Me puso su nabo nuevamente enhiesto, entre mis tetonas y me los cogió hasta llenarme la cara de leche. Luego me la dio por el culo, que había recibido un montón de atenciones ese día, lo que me llenaba de gozo. Acabé un montón de veces, hasta que mi jefe me lo enterró hasta el fondo del orto, ya muy abierto, a esa hora del día, y me lo llenó de leche que fue a mezclarse con las otras que tan generosamente me habían inyectado.

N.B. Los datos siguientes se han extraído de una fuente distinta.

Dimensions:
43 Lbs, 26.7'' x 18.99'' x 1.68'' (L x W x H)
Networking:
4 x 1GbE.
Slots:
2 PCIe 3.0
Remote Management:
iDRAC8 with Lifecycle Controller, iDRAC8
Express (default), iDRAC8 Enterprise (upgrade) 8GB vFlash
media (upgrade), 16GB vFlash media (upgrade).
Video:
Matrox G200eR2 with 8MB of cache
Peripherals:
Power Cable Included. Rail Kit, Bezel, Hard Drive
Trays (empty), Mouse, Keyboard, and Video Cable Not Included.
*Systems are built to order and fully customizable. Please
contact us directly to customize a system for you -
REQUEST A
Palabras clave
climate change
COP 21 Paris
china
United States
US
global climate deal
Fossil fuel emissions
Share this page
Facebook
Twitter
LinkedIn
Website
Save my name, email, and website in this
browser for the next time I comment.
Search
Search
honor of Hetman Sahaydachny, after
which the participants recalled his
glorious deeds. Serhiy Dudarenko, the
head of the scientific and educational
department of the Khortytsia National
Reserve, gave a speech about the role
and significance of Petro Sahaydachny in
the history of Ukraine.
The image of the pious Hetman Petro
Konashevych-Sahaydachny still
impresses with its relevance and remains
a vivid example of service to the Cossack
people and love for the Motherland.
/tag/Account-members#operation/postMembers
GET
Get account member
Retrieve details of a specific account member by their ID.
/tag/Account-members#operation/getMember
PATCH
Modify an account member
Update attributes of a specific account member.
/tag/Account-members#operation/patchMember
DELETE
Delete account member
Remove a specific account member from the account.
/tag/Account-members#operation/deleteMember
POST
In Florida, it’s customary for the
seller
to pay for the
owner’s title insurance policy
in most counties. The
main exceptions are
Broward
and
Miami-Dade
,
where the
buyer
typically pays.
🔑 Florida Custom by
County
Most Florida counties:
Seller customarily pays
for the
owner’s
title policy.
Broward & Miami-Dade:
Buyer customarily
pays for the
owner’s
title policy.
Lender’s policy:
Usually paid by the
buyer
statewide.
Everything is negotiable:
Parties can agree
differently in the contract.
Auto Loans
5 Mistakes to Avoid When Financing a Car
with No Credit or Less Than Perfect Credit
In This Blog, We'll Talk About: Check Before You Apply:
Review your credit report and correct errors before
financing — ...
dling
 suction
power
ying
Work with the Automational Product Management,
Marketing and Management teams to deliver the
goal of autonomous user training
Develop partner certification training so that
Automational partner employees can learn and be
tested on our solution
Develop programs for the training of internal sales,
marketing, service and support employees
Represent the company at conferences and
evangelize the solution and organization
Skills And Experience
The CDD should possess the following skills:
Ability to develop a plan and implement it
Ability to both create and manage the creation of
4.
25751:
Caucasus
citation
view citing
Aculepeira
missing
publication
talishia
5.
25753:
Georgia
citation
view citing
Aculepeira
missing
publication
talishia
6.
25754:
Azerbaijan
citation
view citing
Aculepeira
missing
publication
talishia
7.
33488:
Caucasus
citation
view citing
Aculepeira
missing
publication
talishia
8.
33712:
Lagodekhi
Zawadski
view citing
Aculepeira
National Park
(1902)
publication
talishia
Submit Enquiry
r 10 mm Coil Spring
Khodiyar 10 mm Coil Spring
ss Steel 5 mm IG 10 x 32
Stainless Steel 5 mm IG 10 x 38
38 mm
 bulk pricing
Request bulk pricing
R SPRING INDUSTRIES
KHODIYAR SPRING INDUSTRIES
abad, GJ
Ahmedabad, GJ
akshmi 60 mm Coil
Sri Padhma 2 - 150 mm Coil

Mientras me vestía lentamente, tratando de reponerme de tanto trajín, una duda acudió a mi mente: “¿Usted piensa, doctor, que esto que estuvimos haciendo puede llamarse “infidelidad”? le pregunté mientras él todavía acariciaba mi culo y mis labios con sus manos llenas de olor a sexo. “De ninguna manera, Julia, quédese tranquila. Contésteme una pregunta: ¿Usted ama a su marido?” “Sí, es el único hombre que amo.” “¿Ve lo que le digo?” respondió con voz triunfal. Y en un arranque de protección me llevó la cabeza hasta su gran falo, nuevamente erecto, de modo que no tuve más remedio que chupárselo de nuevo.
“Esto es trabajo”, agregó él, moviendo su tranca dentro de mi boca, “y el trabajo no es infidelidad, siga chupando.”
Y con la conciencia ya tranquila, se la continué mamando.